Fetuses were delivered preterm by cesarean section at 133 days of gestational age (term ewe gestation = 150 days), the equivalent of 33–34 weeks of human gestation. After cesarean section, fetuses were euthanized directly with intravenous pentobarbital (100 mg/kg, Valabarb, Jurox, Rutherford, NSW, Australia). During necropsy, blood, liver, and terminal ileum samples were sampled.
2.2. Qualitative Analysis of Liver Histology
H&E slides were scored on a zero to four scale for degree of hepatic sinusoidal dilatation, shape and size of central veins, and number and location of extramedullary hematopoietic clusters by an independent pathologist blinded to the experimental set-up. Zero represented no sinusoidal dilatation, no divergent shape or size of central veins, and no inflammation. Four represented the other end of the scale, namely pronounced sinusoidal dilatation throughout the parenchyma, large central veins with venous stowing throughout the parenchyma, and a severely increased number of clusters of hematopoiesis.
2.3. Total Bile Acid Assay
Total bile acids (tBAs) in plasma and liver homogenate were measured by an enzymatic cycling method using the Total Bile Acids Assay kit, according to the manufacture protocol (Diazyme Laboratories, Poway, CA, USA). tBAs in liver homogenate were corrected for protein content.

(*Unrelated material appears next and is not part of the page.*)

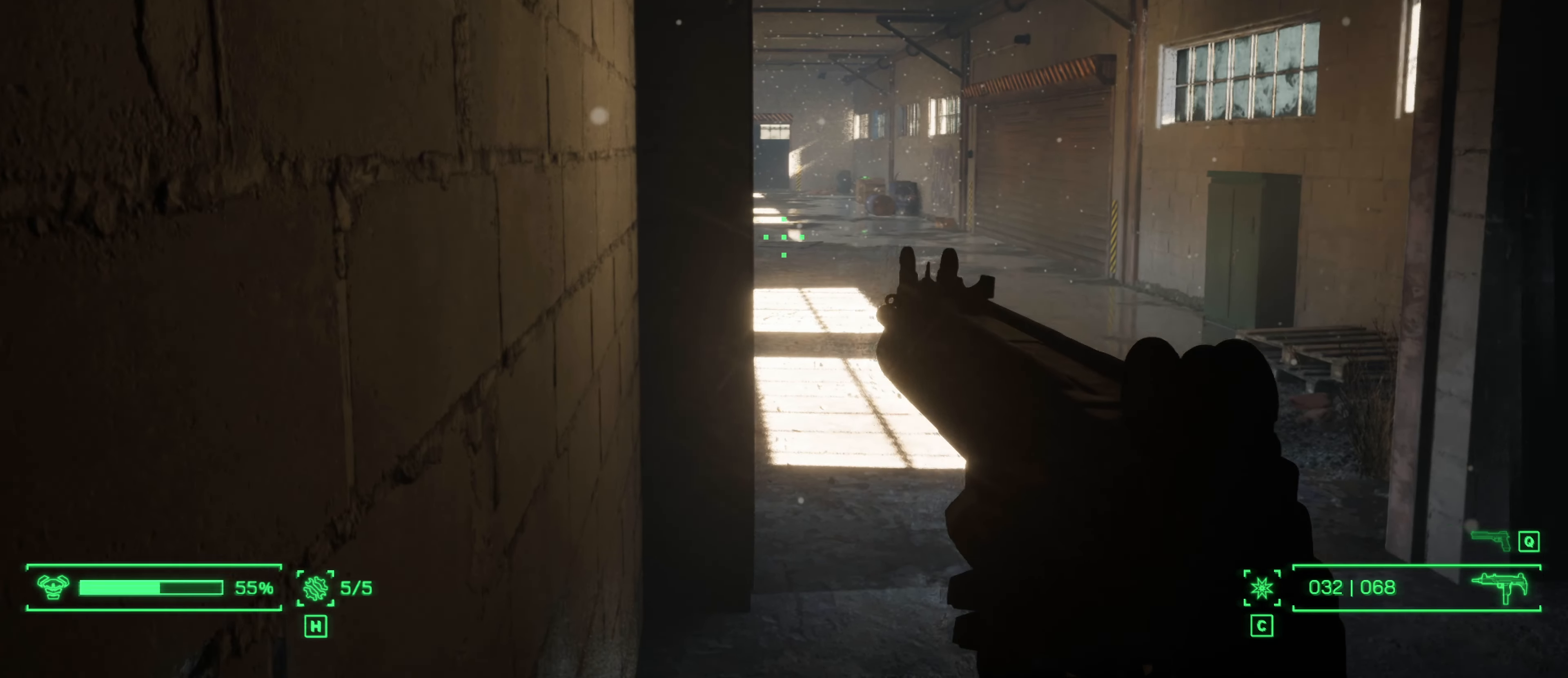
{"keys": [], "mouse": [], "events": []}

2.4. RNA Extraction and Real-Time PCR
RNA was isolated from snap-frozen liver and ileum tissue using TRI reagent (Thermo Fisher Scientific, Waltham, MA, USA)/chloroform extraction. The RNA was reverse transcribed into cDNA using a sensifast cDNA Synthesis kit (Bioline, London, UK). Quantitative real-time PCR (qPCR) was executed with the selected primer in Sensimix SYBR & Fluorescein Kit (Bioline, London, UK). The qPCR reactions were performed with the use of the LightCycler 480 Instrument (Roche Applied Science, Basel, Switzerland) for 45 cycles. The gene expression levels of cholesterol 7 alpha-hydroxylase (CYP7A1), Cytochrome P450 Family 27 Subfamily A Member 1 (CYP27A1), Na+-taurocholate cotransporting polypeptide (NTCP), bile salt export pump (BSEP), apical sodium–dependent bile acid transporter (ASBT), fibroblast growth factor 19 (FGF19), ileal bile acid-binding protein (IBABP) and organic solute transporter alpha-beta (OSTα-β) were determined to assess changes in the EHC. LinRegPCR software (version 2016.0, Heart Failure Research Center, Academic Medical Center, Amsterdam, the Netherlands) was used to calculate the expression levels. As a normalization factor, the geometric mean of the expression levels of three reference genes (ribosomal protein S15 (RPS15), glyceraldehyde 3-phosphate dehydrogenase (GAPDH) and peptidylprolyl isomerase A (PPIA)) was calculated. The data were expressed as a fold increase over the control value, arbitrary unit (AU). An overview of the used primer sequences is shown in Table 1.
2.5. Data Analysis
Statistical analyses were performed using GraphPad Prism (version 6.01, GraphPad Software Inc., La Jolla, CA, USA). Data are presented as median with interquartile range (IQR). Differences in the qualitative analysis of liver histology using scorings were assessed using the Kruskal–Wallis test followed by Dunn’s post hoc test. A square root transformation was applied to the other data to obtain a normal distribution. A comparison between different experimental groups was performed using the two-way ANOVA followed by Tukey’s or Sidak’s multiple comparisons test. Differences were considered statistically significant at p < 0.05.
3. Results
3.1. Sterol + Carrier, as Well as Carrier Alone, Partly Decrease Hepatic Inflammation Due to UP-Induced Chorioamnionitis
Histologically, no signs of sinusoidal dilatation, divergent shape, or size of central veins or inflammation were observed in the control group and animals exposed to the sterol + carrier or carrier alone (Figure 2E–G). All animals exposed to UP (all groups) displayed pronounced sinusoidal dilation throughout the entire liver parenchyma (all p < 0.01; Figure 2E) without dilatation of the central veins. Administration of sterol + carrier or carrier alone prior to UP exposure did not decrease sinusoidal dilation. However, the animals treated with sterol + carrier prior to UP displayed enlarged central veins compared to control, sterol + carrier, UP, and UP + carrier (all p < 0.10; Figure 2F), without shape divergence.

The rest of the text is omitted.